Le roi d’ébène
Titre : Le roi d’ébène
Auteur : Christine Cardot
Éditeur : Mnémos
Date de publication : 2010
Synopsis : Le Ratel : c’est le surnom de la Sentinelle Kaïrale. Comme ce petit carnivore africain, elle n’a peur de rien et ne lâche jamais sa proie quant il s’agit de résoudre les intrigues criminelles qui menacent son pays, l’Arrassanie. Quand El Phâ, le Roi dÉbène, entend faire d’elle son Second Regard Clair, la jeune femme croit à une mauvaise blague : être conseiller du souverain demande des compétences qui ne sont pas les siennes. Pourtant, dès sa première mission, elle découvre que sa nomination relève d’une trame politique complexe à laquelle elle est liée, sans le savoir, depuis son plus jeune âge. Le Roi dÉbène a tout du conte africain : la magie des sorciers, les animaux qui hantent les esprits comme les savanes et les bords du grand fleuve…
Je garde la douleur, elle demeure mon bien,
Quand elle résonne en moi, c’est encore de toi.
Puisque je t’ai perdue, pour le seul, l’éternel,
Je ferai de l’absence mon « nous » perpétuel.
Un décor évoquant le continent africain, une héroïne au caractère bien trempée, des intrigues de cour, de la magie… : aucun doute, « Le roi d’ébène » possède toutes les qualités requises pour séduire les amateurs d’une fantasy sortant quelque peu des sentiers battus. Et pourtant je ressors de cette lecture avec un sentiment très mitigé.
Je ne cacherais pas avoir éprouvé quelques difficultés à rentrer dans l’histoire, le début se révélant un peu brouillon au point qu’il m’a fallu attendre le dernier tiers du roman pour me faire enfin happer par le récit.

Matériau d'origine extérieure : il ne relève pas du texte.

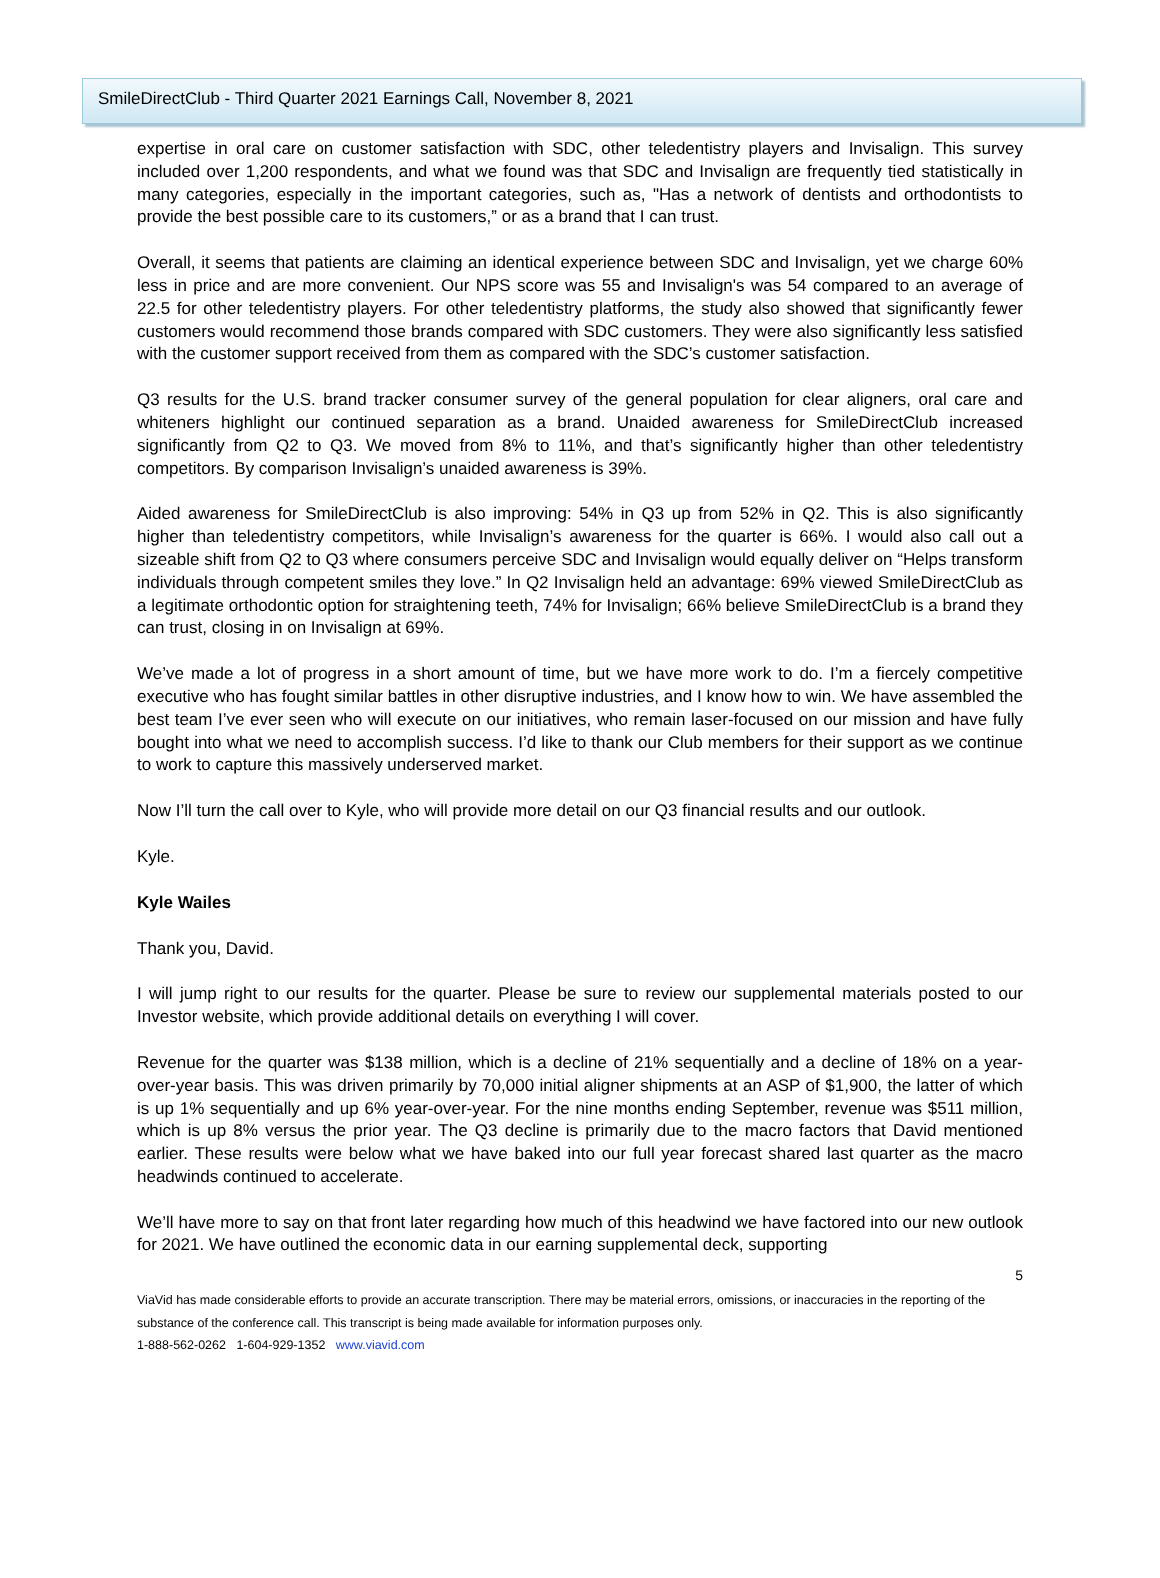SmileDirectClub - Third Quarter 2021 Earnings Call, November 8, 2021
expertise in oral care on customer satisfaction with SDC, other teledentistry players and Invisalign. This survey included over 1,200 respondents, and what we found was that SDC and Invisalign are frequently tied statistically in many categories, especially in the important categories, such as, "Has a network of dentists and orthodontists to provide the best possible care to its customers,” or as a brand that I can trust.
Overall, it seems that patients are claiming an identical experience between SDC and Invisalign, yet we charge 60% less in price and are more convenient. Our NPS score was 55 and Invisalign's was 54 compared to an average of 22.5 for other teledentistry players. For other teledentistry platforms, the study also showed that significantly fewer customers would recommend those brands compared with SDC customers. They were also significantly less satisfied with the customer support received from them as compared with the SDC’s customer satisfaction.
Q3 results for the U.S. brand tracker consumer survey of the general population for clear aligners, oral care and whiteners highlight our continued separation as a brand. Unaided awareness for SmileDirectClub increased significantly from Q2 to Q3. We moved from 8% to 11%, and that’s significantly higher than other teledentistry competitors. By comparison Invisalign’s unaided awareness is 39%.
Aided awareness for SmileDirectClub is also improving: 54% in Q3 up from 52% in Q2. This is also significantly higher than teledentistry competitors, while Invisalign’s awareness for the quarter is 66%. I would also call out a sizeable shift from Q2 to Q3 where consumers perceive SDC and Invisalign would equally deliver on “Helps transform individuals through competent smiles they love.” In Q2 Invisalign held an advantage: 69% viewed SmileDirectClub as a legitimate orthodontic option for straightening teeth, 74% for Invisalign; 66% believe SmileDirectClub is a brand they can trust, closing in on Invisalign at 69%.
We’ve made a lot of progress in a short amount of time, but we have more work to do. I’m a fiercely competitive executive who has fought similar battles in other disruptive industries, and I know how to win. We have assembled the best team I’ve ever seen who will execute on our initiatives, who remain laser-focused on our mission and have fully bought into what we need to accomplish success. I’d like to thank our Club members for their support as we continue to work to capture this massively underserved market.
Now I’ll turn the call over to Kyle, who will provide more detail on our Q3 financial results and our outlook.
Kyle.
Kyle Wailes
Thank you, David.
I will jump right to our results for the quarter. Please be sure to review our supplemental materials posted to our Investor website, which provide additional details on everything I will cover.
Revenue for the quarter was $138 million, which is a decline of 21% sequentially and a decline of 18% on a year-over-year basis. This was driven primarily by 70,000 initial aligner shipments at an ASP of $1,900, the latter of which is up 1% sequentially and up 6% year-over-year. For the nine months ending September, revenue was $511 million, which is up 8% versus the prior year. The Q3 decline is primarily due to the macro factors that David mentioned earlier. These results were below what we have baked into our full year forecast shared last quarter as the macro headwinds continued to accelerate.
We’ll have more to say on that front later regarding how much of this headwind we have factored into our new outlook for 2021. We have outlined the economic data in our earning supplemental deck, supporting
5
ViaVid has made considerable efforts to provide an accurate transcription. There may be material errors, omissions, or inaccuracies in the reporting of the substance of the conference call. This transcript is being made available for information purposes only.
1-888-562-0262 1-604-929-1352 www.viavid.com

Certaines scènes valent cela dit le détour, notamment le « voyage spirituel » entrepris par l’héroïne au côté des animaux sauvages peuplant le royaume d’Arrassanie, curieusement envoûtant et très marquant. La fin est également plutôt réussie et permet de refermer l’ouvrage sur une note plus positive liée à un retournement de situation de dernière minute. Là où le roman se fait surtout décevant, c’est en ce qui concerne l’ambiance qui manque curieusement d’exotisme. Les ouvrages de fantasy consacrés à la culture africaine ne sont pas légion, et celle-ci se fait plutôt discrète ici, si n’est à travers l’omniprésence du monde animal ou encore la mention de quelques éléments originaux tels ces différents clans guerriers aux scarifications ou peintures rituelles particulières. Si vous cherchez un roman imprégné des traditions du continent noir, je serais ainsi plutôt tenté de vous conseiller l’excellent « Qui a peur de la mort ? » de l’auteur nigérienne Nnedi Okorafor qui, pour le coup, s’inspire en profondeur de l’Afrique et de sa culture.
Kaïrale est pour sa part un protagoniste difficile à cerner (voire légèrement antipathique au début) et, si on en vient à s’intéresser un peu plus à son sort à mesure que l’on comprend mieux ses motivations, ce n’est jamais au point de véritablement se prendre d’affection pour elle. L’auteur reste trop sibylline concernant le passé de son héroïne à propos duquel il aurait été bon d’avoir d’avantage de renseignements : sa relation avec son mentor, son enfance, sa vie au sein des Sentinelles… La plupart de ces événements sont simplement évoqués, sans que l’on s’y attarde outre mesure, ce qui ne fait que renforcer la frustration du lecteur à l’égard de la jeune femme. Les personnages secondaires peinent également à se démarquer, certains restant bien trop en retrait tandis que la présence d’autres s’intègrent de façon maladroite au récit. Quant au duo Gel Ram / Kaïrale sur lequel se base l’essentiel de l’ouvrage, il manque malheureusement d’alchimie si bien que l’on se lasse rapidement de leurs petites chamailleries qui n’apportent au final pas grand chose à l’histoire. Autre source d’agacement : leur propension à ne s’exprimer qu’en « grommelant » ou « râlant » à chaque dialogue qui n’aide guère à envisager les personnages sous un jour plus favorable.
« Le roi d’ébène » avait tout pour plaire et si la lecture se révèle la plupart du temps divertissante, la magie peine malheureusement à opérer. S’il serait exagéré de parler de déception, je doute cela dit de garder un souvenir impérissable de ce roman. Dommage, car certaines idées de l’auteur auraient mérité d’être davantage exploitées.